Each year, I train K-12 educators in issues relating to use of the Internet and copyright. I always warn them, I'm not a lawyer, but I do like to err on the side of caution when it comes to using materials I find online. I encourage them to do the same, for everyone's benefit.
I've produced this “Frequently Asked Questions” list as a helpful resource for teachers when they ask… “Can I do this?”
Can I print off a webpage and photocopy it for my students to read?
It depends. Likely not. Unless the document belongs to your own school, is marked with a Creative Commons license, or is in the public domain, you do not have the right to reproduce and re-distribute the webpage. Instead, provide a link to this resource and have students read it online.
Can I download YouTube videos (or from another site), store them on my computer, and use them in class?
This depends, too. YouTube isn't clear on this issue, as far as I could research. But they depend upon the ads on their site for revenue. When you download a video, and store it offline, you're skipping their ability to show you ads. I know, I'd like an ad-free world too, but that's how they pay their bills. Unless the video site allows an easy mechanism for video downloads, I wouldn't do it. Both Google Video and Vimeo, as two examples, do offer video downloads.

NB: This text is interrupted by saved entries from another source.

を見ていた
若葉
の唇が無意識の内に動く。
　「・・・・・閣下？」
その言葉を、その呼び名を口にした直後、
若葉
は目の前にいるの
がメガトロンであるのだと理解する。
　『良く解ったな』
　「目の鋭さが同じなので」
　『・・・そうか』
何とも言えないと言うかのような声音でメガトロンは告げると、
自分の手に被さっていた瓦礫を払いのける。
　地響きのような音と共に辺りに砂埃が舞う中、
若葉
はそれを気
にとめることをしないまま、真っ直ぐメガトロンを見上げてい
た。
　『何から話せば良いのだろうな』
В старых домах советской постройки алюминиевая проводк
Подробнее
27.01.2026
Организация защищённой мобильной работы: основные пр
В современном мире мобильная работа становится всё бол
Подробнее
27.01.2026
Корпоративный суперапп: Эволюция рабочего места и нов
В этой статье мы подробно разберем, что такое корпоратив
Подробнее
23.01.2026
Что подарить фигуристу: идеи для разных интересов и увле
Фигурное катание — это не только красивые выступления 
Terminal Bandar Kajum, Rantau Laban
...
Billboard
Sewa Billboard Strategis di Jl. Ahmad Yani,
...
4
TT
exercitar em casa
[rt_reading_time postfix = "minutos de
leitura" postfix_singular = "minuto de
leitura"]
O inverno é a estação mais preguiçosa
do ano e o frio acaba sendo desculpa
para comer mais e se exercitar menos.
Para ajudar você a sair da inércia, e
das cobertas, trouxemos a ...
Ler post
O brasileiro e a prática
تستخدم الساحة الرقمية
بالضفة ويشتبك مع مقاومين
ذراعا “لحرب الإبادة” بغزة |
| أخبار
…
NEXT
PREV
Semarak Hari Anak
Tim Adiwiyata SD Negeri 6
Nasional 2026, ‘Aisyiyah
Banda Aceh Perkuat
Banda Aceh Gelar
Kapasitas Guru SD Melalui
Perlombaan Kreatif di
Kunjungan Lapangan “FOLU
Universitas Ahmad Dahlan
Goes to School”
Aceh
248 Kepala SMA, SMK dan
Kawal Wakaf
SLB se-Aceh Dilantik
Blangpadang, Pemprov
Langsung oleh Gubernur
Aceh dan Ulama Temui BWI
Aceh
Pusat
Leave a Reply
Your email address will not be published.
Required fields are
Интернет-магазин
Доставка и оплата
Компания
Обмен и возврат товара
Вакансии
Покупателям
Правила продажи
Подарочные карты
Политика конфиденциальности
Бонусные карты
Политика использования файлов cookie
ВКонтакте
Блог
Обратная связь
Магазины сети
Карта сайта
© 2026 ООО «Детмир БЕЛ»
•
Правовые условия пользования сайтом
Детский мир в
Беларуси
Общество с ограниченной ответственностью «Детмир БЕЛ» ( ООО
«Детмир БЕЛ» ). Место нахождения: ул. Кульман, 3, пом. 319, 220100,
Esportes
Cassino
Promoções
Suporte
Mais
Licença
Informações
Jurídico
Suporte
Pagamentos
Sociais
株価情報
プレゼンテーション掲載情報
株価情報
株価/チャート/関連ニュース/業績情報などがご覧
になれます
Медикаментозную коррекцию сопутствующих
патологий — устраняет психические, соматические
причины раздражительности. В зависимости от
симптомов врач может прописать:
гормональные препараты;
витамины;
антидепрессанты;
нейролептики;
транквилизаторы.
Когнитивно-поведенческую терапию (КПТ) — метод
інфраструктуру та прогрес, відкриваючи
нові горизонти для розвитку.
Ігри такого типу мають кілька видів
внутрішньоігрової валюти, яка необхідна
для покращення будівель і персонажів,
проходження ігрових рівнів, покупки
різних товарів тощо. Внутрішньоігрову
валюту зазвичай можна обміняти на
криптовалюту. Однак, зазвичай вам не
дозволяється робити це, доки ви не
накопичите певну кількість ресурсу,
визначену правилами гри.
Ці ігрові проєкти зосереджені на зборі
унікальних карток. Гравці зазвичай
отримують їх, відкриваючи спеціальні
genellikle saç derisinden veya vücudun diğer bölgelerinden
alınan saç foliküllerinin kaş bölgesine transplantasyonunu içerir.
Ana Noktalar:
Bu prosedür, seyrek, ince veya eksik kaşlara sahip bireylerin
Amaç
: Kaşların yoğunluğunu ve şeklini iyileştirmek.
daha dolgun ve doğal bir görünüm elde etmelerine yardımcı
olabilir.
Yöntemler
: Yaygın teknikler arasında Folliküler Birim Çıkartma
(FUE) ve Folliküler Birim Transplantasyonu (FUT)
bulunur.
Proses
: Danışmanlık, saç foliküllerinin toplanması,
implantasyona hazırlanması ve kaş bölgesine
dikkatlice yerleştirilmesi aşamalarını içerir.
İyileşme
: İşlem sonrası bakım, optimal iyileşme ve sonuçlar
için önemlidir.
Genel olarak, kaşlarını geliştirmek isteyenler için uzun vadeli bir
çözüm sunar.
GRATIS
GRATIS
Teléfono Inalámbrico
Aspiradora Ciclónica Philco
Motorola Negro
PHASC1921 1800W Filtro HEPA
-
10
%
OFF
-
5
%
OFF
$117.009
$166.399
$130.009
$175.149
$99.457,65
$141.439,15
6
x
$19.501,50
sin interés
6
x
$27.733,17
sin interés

With fair use for teachers, I can use copyright material online, right, as long as give attribution—a citation?
No! Fair use does not apply to digital media protected by the Digital Millennium Copyright Act. Giving a citation has nothing to do with copyright or fair use. It's the right thing to do, but doesn't clear you for using copyright materials without permission.
How can I tell if I find something online–and if I can use it?
You can always find the content creator and ask! Otherwise, look for notices that promise the ability to share, re-distribute, etc. Or, look for a Creative Commons license. These allow specific uses of the work without having to consult with the original creator.
Is there a place I can find this “Creative Commons” stuff to use in class?
Yes! Go to http://creativecommons.org/ and search there, for video, audio, and photos.
My school subscribes to services with digital media. Can I use these?
Yes! The rights for use may vary, but services such as Grolier, United Streaming, etc., expect you to use their digital media. Just don't re-publish it (for free) on a website.
What if I find something really good… I found it at the NASA website. Can't I use these materials (to print? re-distribute?)?
Well, first, no. If something is copyright, you cannot use it without permission. Many times sites will give blanket permission for “educational purposes.” Sites like NASA, however, are public entities. As a general rule, .gov sites like these are sharing their content for educational use. It doesn't mean you can re-publish it on your own website, but you could link to it, copy-paste into a presentation, or into a research project. Check the specific site for details.